A. We see potential for current expansion among the quasi creative professional as being an immediate source of additional revenue. This group, consisting of corporate communications professionals, i-bankers, consultants, sales people—in fact, anyone needing to convey messaging through today’s graphical environment, both internally and externally—as being an immediate source of market expansion. Over time, we also see the general consumer market developing, once ImageExchange use penetrates among the professional and quasi professional image buyers to find images and transact for legitimate use.
We believe this will occur because of the precedent that will be set for image buyers to transact online for image use.
In terms of the casual image buyers, like those wanting to enjoy images they find online to use as posters or emblems on a t-shirt, of those that are aware of copyright protection, they believe today there are only two real options: Either don’t use the image; or copy the image and think no one will know or no one will get hurt. The reality is the marketplace has not made it easy for them to use an image in a legitimate way.
Also, it's not that everyone online has gone bad, it's that awareness of what is legitimate use is limited. On behalf of iStockphoto, KRC Research in Washington DC, conducted an online survey of 1,003 adults in June 2008 asking them about digital media usage. The study “revealed that 33 percent of Americans are using downloaded digital content, but nearly 30 percent are unaware that permission may be required for its use. This lack of awareness spikes to 38 percent among Americans in both the 18-24 and 65 and older age groups.” http://www.istockphoto.com/file_pressreleaseview/35/iStockPR_09_17_2008.pdf
To illustrate the difficulty in identifying image ownership and rights, do a Google Image search for a happy family or a youth soccer team. You'll see some great images, but with many, many duplications of same photos that all seem to have different origins or site residences. Without the ImageExchange, actual ownership of any image found in a search is anybody's guess.
Q. This may be a little off topic, but I believe the biggest challenge facing photographers in the coming years will be getting seen amid all the mind-numbing quantities of photographs being uploaded onto the internet. Do you have any opinions or insights you could share with us on that potential problem and what photographers can do about it?

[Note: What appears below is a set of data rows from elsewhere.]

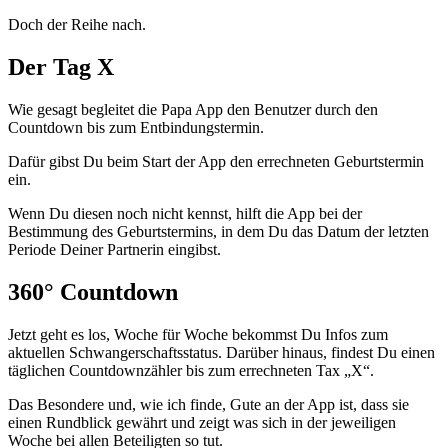
Doch der Reihe nach.
Der Tag X
Wie gesagt begleitet die Papa App den Benutzer durch den
Countdown bis zum Entbindungstermin.
Dafür gibst Du beim Start der App den errechneten Geburtstermin
ein.
Wenn Du diesen noch nicht kennst, hilft die App bei der
Bestimmung des Geburtstermins, in dem Du das Datum der letzten
Periode Deiner Partnerin eingibst.
360° Countdown
Jetzt geht es los, Woche für Woche bekommst Du Infos zum
aktuellen Schwangerschaftsstatus. Darüber hinaus, findest Du einen
täglichen Countdownzähler bis zum errechneten Tax „X“.
Das Besondere und, wie ich finde, Gute an der App ist, dass sie
einen Rundblick gewährt und zeigt was sich in der jeweiligen
Woche bei allen Beteiligten so tut.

A. I believe this question is best addressed by asking agencies how they feel quality, uniqueness, freshness and other characteristics of images can best be showcased when there are such vast quantities of images being uploaded onto various sites. While the amount of images is growing, I greatly believe in the idea of price discrimination, where prices should be different based on the type of usage of the image, or considering different levels of services for different sizes or types of companies; i.e., profit or non-profit.
Q. Are there issues that I haven’t brought up that you feel are important for photographers to be aware of?
A. Collectively, it’s in the industry’s best interest to ensure that Every Image Gets Its Credit. Therefore making images part of the Image IRC and enabling use of the ImageExchange, either through an add-on or as a native part of an application or program, provides a clear mechanism for enabling a legitimate internet economy to develop for images. This means a vast increase in the quantity of images purchased as well as an awareness increase in terms of the valuation of images. Rapid adoption of both are important to the industry’s ability to play catch-up with technology advances and consumer behavior trends. Also, making content available for more marketing applications and promotional use, while selling content as RF, is essential. Photographers should follow your actions, like those you’ve taken that improve rankings on search engines, and promote themselves in new ways, even at the risk of image infringements.